Extracted text:
▼

Explained: the new code on social security, 2020
The code on social security, which was passed in September 2020, is one of the four codes proposed as part of the labour reforms in India. While other codes can be classified as a consolidation of more complex acts, this code goes a step further than just consolidation. If the code is implemented, workers from unorganised sectors, gig workers, and platform workers stand a chance to benefit massively as they will get extended coverage from social security welfare schemes. In this article, we will learn about the latest regulations that were proposed as part of the 2020 bill, key highlights of the code, and employer responsibilities and liabilities.
Getting to know the code
One of the fundamental aspects of a quality workplace is the allocation of benefits to the employees. Besides employer-specific benefits, the labour ministry has mandated popular social security reforms that act as a crucial support system for employees either during their active service time or after they are retired. Unfortunately, these labour reforms only covered the organised sectors, leaving many unorganised sector workers without much support.

▲

Brief A: From the explainer on India's 2020 social security code, list the groups of workers it says stand to benefit if the code is implemented.
Brief B:
Answer these from the explainer on India's 2020 social security code:
(i) In what month and year was the code passed?
(ii) How many codes were proposed as part of the labour reforms?
(iii) Which sectors did the earlier labour reforms cover?
Brief C: Pick up the explainer on India's 2020 social security code after its last sentence and keep writing it.

Stored data:

▼

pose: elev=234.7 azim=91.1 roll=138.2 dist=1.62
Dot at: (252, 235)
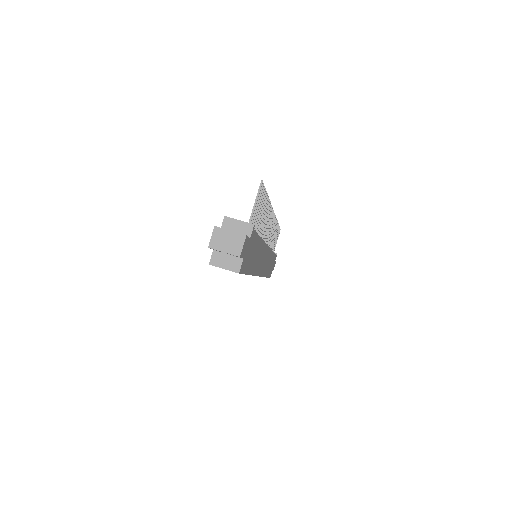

▲

Task answer A:
- Workers from unorganised sectors
- Gig workers
- Platform workers

Task answer B:
(i) September 2020
(ii) Four
(iii) Only the organised sectors

Task answer C:
Additionally, with the emergence of workplaces based on e-commerce and marketplace selling, there has been a steep increase in the variety of jobs that people do. Through the code on social security, 2020, the labour ministry is aiming to form a comprehensive framework that will extend benefits to unorganised sectors, gig and platform workers, and others also. Besides increasing the coverage to different employee categories, there are other initiatives included that will help the employers, like digitizing the entire process from registration to paying dues to filing returns online.
What's changing from the 2019 bill to the 2020 bill
|Employment terms||Proposal under 2019 bill||Proposal under 2020 bill|
|Social security applicability||The 2019 bill mandated social security for employees with thresholds based on the size of the organisation or the income bracket of employees.||The 2020 bill applies social security to all establishments. The threshold based on the organisation size alone will be clarified further.|
|Social security for unorganised sectors||The 2019 bill encouraged the central government to set up social security funds for all.||The 2020 bill has confirmed that there will be social security funds for all categories of unorganised, gig, and platform workers.|
The respective state governments will organise and administer social security funds for unorganised workers.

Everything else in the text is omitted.